Oude Testament

Nieuwe Testament

Jakobus 2:14-26 NBG-vertaling 1951 (NBG51)

14. Wat baat het, mijn broeders, of iemand al beweert geloof te hebben, als hij geen werken heeft? Kan dat geloof hem behouden?

15. Stel, dat een broeder of zuster gebrek heeft aan kleding en aan dagelijks voedsel,

16. en iemand uwer zegt tot hen: Gaat heen in vrede, houdt u warm en eet goed, zonder hen echter van het nodige voor het lichaam te voorzien, wat baat dit?

17. Zo is het ook met het geloof: indien het niet met werken gepaard gaat, is het, op zichzelf genomen, dood.

18. Maar, zal iemand zeggen: Gij hebt geloof en ík heb werken. Toon mij dan uw geloof zonder de werken, en ik zal u mijn geloof tonen uit mijn werken.

19. Gij gelooft, dat God één is? Daaraan doet gij wèl, (maar) dat geloven de boze geesten ook en zij sidderen.

20. Wilt gij weten, gij dwaze mens, dat het geloof zonder de werken niets uitwerkt?

21. Is onze vader Abraham niet uit werken gerechtvaardigd, toen hij zijn zoon Isaak op het altaar legde?

_Opdrachten_.
**A.** Noem de drie aansporingen die in vers 16 van het fragment uit Jakobus tot de broeder of zuster in nood worden gericht.
**B.** Zet het fragment uit Jakobus voort na vers 21.
De items hieronder staan los van het fragment uit Jakobus.

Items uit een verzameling
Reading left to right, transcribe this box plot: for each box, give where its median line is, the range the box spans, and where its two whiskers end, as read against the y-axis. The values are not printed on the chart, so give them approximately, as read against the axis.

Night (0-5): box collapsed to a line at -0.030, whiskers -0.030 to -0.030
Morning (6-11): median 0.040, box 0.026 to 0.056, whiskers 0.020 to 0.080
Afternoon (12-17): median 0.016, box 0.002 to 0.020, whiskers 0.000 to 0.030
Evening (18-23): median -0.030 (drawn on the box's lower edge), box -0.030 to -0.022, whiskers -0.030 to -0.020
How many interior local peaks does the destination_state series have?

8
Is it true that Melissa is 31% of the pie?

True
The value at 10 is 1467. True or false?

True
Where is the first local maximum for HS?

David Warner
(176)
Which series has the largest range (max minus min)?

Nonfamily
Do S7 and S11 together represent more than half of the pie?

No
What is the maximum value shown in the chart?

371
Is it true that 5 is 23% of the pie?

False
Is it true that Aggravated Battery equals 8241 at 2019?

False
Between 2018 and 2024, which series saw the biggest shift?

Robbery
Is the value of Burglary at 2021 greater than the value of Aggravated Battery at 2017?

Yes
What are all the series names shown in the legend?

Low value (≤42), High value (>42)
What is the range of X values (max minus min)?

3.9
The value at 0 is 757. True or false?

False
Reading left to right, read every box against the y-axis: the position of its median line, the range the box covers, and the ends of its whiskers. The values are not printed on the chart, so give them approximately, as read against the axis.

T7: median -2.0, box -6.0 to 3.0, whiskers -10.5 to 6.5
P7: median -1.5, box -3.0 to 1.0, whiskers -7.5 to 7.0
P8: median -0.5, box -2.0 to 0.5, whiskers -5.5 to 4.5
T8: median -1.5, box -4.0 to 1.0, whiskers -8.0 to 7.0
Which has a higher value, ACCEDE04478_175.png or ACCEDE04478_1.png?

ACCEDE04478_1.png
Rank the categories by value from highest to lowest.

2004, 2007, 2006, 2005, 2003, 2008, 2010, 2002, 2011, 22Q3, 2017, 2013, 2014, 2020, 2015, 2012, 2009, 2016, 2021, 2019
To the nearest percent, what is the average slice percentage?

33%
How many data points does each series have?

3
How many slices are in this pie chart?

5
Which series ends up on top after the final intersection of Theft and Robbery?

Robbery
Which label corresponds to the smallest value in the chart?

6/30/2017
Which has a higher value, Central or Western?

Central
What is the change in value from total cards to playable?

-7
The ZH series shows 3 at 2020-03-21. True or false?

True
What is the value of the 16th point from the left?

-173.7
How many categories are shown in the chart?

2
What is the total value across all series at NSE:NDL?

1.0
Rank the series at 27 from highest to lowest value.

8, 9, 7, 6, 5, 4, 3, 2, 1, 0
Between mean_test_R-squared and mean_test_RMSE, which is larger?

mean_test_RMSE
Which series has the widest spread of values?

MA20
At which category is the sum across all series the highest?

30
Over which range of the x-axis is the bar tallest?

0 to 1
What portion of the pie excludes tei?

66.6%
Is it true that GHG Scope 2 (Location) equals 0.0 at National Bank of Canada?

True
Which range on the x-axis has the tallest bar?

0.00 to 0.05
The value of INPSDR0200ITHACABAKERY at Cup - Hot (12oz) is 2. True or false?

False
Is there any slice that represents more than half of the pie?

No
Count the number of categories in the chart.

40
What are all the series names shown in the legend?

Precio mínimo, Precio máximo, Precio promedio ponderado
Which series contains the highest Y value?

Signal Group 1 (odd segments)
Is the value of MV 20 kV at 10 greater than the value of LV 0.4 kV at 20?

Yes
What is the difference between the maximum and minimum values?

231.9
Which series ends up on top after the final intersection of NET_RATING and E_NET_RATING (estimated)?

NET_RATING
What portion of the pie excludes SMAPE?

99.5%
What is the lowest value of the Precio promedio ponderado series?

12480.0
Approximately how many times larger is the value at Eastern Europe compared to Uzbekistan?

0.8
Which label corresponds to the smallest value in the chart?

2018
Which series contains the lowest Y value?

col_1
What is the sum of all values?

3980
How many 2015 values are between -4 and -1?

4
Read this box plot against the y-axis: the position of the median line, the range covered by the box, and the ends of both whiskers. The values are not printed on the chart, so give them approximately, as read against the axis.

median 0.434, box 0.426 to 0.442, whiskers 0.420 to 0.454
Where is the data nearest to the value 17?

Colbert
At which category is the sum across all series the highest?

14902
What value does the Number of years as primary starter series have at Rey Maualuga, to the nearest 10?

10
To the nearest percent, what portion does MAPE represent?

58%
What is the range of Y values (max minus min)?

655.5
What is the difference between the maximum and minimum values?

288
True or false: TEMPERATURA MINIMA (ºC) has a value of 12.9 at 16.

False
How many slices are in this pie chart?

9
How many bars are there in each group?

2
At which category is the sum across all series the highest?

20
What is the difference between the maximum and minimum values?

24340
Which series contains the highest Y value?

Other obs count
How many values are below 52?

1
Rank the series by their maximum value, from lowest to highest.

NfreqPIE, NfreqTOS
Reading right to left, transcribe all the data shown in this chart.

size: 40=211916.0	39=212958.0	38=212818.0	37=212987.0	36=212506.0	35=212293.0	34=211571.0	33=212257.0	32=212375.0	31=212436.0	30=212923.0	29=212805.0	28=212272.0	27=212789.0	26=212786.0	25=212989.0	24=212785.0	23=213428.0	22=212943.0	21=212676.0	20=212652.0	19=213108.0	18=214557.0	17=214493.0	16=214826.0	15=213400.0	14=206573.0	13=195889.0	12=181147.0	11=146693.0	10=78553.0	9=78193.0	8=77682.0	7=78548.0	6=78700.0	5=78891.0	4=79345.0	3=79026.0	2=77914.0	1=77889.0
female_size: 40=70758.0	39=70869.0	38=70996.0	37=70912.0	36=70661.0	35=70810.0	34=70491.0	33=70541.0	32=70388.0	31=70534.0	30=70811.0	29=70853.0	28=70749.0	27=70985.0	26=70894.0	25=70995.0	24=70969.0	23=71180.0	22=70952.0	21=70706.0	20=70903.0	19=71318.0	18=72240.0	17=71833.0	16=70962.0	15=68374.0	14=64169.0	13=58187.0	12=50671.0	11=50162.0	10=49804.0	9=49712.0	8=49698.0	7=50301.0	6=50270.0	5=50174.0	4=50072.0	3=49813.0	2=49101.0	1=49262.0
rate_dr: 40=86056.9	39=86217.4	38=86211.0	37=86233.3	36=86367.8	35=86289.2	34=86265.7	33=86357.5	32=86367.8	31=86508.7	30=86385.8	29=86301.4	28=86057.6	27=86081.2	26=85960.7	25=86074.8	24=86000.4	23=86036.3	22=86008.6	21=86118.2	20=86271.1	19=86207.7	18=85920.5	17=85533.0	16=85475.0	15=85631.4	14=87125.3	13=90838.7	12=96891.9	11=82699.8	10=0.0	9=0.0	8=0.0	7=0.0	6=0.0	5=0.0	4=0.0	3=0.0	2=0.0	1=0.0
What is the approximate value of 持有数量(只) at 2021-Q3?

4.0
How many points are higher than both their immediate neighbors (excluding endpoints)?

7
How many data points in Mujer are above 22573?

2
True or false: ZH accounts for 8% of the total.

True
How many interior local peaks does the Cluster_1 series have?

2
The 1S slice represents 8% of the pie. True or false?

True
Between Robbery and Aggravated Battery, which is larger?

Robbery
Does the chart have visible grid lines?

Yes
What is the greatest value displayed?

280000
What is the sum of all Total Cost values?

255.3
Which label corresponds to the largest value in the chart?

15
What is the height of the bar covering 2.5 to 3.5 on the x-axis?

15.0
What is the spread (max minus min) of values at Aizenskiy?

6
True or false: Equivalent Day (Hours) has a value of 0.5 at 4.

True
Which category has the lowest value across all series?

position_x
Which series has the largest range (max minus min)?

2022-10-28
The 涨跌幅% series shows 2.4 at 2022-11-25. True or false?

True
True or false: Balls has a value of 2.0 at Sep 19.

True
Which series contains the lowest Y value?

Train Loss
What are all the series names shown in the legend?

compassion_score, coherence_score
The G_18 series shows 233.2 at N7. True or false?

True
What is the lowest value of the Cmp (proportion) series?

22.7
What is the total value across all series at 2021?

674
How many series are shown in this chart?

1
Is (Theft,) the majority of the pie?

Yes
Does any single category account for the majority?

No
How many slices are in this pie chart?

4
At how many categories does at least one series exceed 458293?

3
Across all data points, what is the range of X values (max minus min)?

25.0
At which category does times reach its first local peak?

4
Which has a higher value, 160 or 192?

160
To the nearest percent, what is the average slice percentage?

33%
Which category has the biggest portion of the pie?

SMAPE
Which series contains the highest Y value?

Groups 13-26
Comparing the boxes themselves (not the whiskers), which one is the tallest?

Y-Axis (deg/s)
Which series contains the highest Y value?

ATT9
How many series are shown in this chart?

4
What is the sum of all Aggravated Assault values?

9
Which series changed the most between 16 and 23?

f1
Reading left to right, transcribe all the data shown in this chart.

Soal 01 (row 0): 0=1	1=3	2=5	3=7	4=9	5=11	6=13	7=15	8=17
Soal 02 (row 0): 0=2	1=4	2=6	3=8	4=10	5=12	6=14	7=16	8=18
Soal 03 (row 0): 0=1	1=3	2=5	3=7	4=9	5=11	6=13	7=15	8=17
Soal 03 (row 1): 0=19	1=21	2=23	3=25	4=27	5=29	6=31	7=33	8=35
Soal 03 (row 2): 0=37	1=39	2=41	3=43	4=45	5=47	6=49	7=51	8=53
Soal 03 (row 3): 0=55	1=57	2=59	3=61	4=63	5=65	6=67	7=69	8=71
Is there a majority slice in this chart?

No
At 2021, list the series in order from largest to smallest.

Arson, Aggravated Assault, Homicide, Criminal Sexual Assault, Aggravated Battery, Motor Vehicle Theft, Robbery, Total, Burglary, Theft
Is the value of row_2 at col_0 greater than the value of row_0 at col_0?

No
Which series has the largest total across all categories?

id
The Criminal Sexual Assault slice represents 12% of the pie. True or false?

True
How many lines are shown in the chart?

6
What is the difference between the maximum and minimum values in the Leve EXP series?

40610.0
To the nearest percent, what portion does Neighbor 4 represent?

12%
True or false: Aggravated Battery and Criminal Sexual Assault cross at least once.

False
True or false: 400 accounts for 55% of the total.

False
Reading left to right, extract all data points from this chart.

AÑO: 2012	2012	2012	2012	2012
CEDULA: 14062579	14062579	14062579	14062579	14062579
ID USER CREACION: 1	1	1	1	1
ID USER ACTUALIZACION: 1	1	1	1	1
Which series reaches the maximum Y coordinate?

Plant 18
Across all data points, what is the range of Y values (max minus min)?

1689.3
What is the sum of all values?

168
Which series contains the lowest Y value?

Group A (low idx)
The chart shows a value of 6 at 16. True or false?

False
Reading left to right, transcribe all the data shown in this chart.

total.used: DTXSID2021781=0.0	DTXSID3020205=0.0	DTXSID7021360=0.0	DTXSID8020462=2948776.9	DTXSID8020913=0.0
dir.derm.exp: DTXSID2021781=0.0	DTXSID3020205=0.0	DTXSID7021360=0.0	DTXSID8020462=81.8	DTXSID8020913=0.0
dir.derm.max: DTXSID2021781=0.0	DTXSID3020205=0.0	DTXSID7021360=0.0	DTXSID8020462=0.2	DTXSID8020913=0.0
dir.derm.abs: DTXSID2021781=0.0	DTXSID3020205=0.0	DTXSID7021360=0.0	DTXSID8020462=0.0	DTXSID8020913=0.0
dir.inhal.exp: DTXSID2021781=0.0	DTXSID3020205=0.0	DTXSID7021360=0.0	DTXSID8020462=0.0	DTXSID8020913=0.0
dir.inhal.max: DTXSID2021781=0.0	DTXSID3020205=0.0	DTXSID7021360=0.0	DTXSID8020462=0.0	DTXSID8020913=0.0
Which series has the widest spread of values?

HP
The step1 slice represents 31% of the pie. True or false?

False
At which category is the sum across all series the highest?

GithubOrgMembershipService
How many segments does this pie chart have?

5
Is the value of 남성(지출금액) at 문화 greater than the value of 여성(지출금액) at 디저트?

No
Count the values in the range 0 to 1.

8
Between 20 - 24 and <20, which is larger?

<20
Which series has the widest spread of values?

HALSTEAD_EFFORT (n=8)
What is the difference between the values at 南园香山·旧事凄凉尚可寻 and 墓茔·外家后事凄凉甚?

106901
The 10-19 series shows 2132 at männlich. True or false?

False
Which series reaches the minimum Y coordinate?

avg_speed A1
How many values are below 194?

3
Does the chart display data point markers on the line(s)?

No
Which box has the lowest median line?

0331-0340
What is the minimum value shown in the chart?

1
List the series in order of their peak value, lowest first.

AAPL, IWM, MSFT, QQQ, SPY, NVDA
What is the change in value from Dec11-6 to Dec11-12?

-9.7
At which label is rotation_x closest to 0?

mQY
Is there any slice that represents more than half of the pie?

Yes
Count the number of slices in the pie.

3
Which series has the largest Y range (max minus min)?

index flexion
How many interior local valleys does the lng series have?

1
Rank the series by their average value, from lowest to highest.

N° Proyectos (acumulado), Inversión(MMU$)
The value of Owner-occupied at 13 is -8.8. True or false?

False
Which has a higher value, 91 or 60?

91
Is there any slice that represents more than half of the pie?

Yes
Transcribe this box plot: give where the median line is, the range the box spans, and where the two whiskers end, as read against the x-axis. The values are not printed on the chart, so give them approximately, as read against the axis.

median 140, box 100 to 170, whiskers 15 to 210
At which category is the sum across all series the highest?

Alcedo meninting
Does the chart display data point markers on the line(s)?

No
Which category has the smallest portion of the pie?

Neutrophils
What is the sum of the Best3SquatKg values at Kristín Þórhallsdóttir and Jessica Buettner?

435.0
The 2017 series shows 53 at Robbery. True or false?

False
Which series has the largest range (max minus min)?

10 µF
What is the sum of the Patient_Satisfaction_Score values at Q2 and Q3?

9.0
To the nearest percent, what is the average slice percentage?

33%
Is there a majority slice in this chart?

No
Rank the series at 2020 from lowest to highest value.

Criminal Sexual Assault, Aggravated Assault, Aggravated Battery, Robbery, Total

_Antwoorden per opdracht_.
**A.** Gaat heen in vrede; houdt u warm; eet goed.

**B.**
22. Daaruit kunt gij zien, dat zijn geloof samenwerkte met zijn werken, en dat dit geloof pas volkomen werd uit de werken;

23. en het schriftwoord werd vervuld, dat zegt: Abraham geloofde God en het werd hem tot gerechtigheid gerekend, en hij werd een vriend van God genoemd.

24. Gij ziet, dat een mens gerechtvaardigd wordt uit werken en niet slechts uit geloof.

25. En is niet evenzo Rachab, de hoer, uit werken gerechtvaardigd, toen zij de boodschappers in huis nam en langs een andere weg liet heengaan?

26. Want gelijk het lichaam zonder geest dood is, zo is ook het geloof zonder werken dood.